Task brief.
Filter these records by the string "Name", copying each line that holds it.
** Entries supplied follows **
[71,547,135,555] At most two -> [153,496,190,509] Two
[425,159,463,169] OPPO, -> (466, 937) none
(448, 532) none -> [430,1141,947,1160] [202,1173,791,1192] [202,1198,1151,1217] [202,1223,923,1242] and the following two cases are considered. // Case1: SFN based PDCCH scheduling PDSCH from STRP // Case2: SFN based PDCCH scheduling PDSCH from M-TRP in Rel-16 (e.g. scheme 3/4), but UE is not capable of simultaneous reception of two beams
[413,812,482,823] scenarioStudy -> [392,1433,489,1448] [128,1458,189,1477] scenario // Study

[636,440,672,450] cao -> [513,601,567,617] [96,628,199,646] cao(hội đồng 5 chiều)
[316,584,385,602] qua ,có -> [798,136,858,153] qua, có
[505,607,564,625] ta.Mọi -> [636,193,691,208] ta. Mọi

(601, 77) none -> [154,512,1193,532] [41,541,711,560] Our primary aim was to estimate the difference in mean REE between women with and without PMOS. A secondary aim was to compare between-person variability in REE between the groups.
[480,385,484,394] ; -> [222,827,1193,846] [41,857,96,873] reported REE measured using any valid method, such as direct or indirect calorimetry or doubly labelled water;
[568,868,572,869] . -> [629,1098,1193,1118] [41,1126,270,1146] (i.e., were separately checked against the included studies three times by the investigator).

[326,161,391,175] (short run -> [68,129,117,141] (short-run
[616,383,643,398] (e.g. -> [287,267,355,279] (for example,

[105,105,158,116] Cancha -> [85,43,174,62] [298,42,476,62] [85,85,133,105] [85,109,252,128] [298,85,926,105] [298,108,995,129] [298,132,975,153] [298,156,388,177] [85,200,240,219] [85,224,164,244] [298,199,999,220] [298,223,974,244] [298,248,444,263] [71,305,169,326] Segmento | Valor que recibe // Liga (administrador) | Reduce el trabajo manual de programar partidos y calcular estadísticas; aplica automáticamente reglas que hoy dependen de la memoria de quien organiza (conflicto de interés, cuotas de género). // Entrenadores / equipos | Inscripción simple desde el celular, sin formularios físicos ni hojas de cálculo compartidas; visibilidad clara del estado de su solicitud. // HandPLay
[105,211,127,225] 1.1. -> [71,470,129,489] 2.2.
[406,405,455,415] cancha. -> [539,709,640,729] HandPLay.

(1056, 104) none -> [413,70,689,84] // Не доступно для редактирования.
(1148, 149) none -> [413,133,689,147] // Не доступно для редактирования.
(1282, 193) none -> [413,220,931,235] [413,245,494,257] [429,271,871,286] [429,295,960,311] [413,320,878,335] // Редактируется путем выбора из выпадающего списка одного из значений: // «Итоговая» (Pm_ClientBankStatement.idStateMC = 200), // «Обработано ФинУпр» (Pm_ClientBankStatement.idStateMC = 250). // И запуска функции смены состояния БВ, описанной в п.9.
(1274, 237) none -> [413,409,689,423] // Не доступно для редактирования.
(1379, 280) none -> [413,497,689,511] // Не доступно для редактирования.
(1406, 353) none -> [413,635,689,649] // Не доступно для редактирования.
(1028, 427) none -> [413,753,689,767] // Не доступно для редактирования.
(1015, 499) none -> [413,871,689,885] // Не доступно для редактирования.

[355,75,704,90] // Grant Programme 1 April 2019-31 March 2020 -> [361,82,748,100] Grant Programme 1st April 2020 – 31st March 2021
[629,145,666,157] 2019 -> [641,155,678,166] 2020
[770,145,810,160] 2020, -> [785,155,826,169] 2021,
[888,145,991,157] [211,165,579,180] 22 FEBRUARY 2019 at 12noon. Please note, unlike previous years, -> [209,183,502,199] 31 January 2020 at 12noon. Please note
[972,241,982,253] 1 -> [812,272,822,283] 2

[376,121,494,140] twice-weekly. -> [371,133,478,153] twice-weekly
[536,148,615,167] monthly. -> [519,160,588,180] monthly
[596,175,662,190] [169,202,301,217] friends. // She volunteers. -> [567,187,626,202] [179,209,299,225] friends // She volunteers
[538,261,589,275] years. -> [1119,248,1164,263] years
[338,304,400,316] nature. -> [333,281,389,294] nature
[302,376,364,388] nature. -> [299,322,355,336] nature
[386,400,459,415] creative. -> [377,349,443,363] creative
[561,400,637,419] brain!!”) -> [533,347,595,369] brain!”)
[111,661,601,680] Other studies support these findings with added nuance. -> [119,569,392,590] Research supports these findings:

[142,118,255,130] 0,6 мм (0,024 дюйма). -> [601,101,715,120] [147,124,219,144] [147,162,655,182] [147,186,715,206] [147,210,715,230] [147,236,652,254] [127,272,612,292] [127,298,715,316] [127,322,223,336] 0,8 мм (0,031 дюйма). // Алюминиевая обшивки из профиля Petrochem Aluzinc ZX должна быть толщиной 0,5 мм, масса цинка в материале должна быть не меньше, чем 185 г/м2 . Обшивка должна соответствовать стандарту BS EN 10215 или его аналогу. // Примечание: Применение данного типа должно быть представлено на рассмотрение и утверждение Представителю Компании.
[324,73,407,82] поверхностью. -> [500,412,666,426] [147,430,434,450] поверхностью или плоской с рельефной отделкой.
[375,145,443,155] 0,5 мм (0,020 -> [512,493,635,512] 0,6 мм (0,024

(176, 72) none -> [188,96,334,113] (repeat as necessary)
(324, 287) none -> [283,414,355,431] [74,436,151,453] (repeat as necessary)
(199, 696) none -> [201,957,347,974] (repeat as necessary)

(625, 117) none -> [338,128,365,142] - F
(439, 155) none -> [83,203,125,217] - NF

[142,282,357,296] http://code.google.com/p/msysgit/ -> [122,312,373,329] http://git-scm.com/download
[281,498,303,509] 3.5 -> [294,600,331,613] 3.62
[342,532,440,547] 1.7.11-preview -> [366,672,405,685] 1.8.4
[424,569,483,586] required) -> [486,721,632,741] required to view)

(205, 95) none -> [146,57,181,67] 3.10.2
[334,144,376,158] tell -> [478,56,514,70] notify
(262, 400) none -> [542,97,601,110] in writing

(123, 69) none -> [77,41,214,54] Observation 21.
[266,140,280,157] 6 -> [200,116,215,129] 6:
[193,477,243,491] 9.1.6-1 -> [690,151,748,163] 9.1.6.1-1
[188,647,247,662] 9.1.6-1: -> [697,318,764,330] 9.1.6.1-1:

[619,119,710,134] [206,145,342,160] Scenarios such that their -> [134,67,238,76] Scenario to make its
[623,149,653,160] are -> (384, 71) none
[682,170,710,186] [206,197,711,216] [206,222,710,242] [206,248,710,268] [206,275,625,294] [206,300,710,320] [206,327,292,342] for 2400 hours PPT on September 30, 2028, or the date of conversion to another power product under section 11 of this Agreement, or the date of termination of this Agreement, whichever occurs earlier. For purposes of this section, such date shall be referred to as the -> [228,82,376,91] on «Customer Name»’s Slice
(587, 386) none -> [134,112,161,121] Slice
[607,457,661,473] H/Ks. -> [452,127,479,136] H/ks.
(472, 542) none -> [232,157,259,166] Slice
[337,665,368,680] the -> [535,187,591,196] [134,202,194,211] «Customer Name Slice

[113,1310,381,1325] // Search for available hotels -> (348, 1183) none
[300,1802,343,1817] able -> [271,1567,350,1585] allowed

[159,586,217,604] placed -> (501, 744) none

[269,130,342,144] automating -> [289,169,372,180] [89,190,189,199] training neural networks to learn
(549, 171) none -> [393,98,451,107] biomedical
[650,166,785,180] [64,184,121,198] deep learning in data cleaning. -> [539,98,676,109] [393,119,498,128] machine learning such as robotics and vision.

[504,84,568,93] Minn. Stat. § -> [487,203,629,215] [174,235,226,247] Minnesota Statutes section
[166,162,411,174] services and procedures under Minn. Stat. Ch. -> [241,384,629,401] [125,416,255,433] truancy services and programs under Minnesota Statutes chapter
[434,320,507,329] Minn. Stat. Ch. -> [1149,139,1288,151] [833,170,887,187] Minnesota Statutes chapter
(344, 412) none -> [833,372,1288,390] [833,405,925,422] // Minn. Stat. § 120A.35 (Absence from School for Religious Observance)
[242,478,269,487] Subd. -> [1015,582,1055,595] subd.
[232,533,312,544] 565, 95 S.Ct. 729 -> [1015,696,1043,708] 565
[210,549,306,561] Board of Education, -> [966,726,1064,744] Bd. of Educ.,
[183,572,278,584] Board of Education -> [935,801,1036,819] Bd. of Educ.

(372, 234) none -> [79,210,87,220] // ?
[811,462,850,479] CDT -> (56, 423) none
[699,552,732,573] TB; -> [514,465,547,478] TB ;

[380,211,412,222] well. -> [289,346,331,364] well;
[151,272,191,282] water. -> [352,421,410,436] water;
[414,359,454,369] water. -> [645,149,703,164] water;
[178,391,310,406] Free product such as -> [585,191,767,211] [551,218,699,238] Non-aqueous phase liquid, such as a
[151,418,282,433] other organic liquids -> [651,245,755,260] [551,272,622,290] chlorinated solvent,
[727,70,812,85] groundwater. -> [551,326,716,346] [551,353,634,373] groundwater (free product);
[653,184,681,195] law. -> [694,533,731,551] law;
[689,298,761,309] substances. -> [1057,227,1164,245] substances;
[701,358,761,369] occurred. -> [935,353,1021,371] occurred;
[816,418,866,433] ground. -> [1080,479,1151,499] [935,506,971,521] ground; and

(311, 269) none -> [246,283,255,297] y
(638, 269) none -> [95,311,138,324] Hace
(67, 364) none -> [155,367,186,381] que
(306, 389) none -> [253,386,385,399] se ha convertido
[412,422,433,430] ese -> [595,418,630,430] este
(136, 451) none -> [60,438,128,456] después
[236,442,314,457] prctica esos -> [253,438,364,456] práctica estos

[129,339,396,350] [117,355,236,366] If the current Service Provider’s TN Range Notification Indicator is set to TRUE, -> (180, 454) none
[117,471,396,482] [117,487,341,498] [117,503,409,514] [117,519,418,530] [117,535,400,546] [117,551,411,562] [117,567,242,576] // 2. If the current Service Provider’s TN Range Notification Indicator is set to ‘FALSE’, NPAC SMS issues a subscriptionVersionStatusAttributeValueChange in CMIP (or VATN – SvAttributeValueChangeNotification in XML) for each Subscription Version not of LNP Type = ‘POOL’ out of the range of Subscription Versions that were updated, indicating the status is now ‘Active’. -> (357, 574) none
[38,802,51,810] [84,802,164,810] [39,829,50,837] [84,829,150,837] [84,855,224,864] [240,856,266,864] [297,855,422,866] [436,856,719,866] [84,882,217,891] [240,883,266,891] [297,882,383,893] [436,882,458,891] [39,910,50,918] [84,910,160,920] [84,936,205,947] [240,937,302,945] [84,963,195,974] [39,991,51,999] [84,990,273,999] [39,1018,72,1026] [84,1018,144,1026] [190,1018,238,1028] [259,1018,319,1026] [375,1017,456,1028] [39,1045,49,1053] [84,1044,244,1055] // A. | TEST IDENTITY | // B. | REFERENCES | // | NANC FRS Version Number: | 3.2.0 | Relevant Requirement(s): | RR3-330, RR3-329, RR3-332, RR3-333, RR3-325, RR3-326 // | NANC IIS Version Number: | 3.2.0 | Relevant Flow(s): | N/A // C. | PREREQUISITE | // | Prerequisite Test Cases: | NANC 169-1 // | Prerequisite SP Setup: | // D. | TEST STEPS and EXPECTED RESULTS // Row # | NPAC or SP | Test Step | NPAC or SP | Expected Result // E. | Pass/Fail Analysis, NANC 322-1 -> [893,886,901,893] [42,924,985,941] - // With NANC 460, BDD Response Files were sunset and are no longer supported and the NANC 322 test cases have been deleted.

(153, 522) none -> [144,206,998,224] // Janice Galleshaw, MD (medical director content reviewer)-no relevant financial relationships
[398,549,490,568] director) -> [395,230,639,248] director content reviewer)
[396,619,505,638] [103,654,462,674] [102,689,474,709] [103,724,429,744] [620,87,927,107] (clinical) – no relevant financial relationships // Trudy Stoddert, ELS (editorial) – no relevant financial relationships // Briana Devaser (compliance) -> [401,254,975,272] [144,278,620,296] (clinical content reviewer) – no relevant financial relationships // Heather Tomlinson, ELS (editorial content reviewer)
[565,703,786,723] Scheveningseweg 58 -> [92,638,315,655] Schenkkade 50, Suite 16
** End of Entries supplied **
Your response.
[682,170,710,186] [206,197,711,216] [206,222,710,242] [206,248,710,268] [206,275,625,294] [206,300,710,320] [206,327,292,342] for 2400 hours PPT on September 30, 2028, or the date of conversion to another power product under section 11 of this Agreement, or the date of termination of this Agreement, whichever occurs earlier. For purposes of this section, such date shall be referred to as the -> [228,82,376,91] on «Customer Name»’s Slice
[337,665,368,680] the -> [535,187,591,196] [134,202,194,211] «Customer Name Slice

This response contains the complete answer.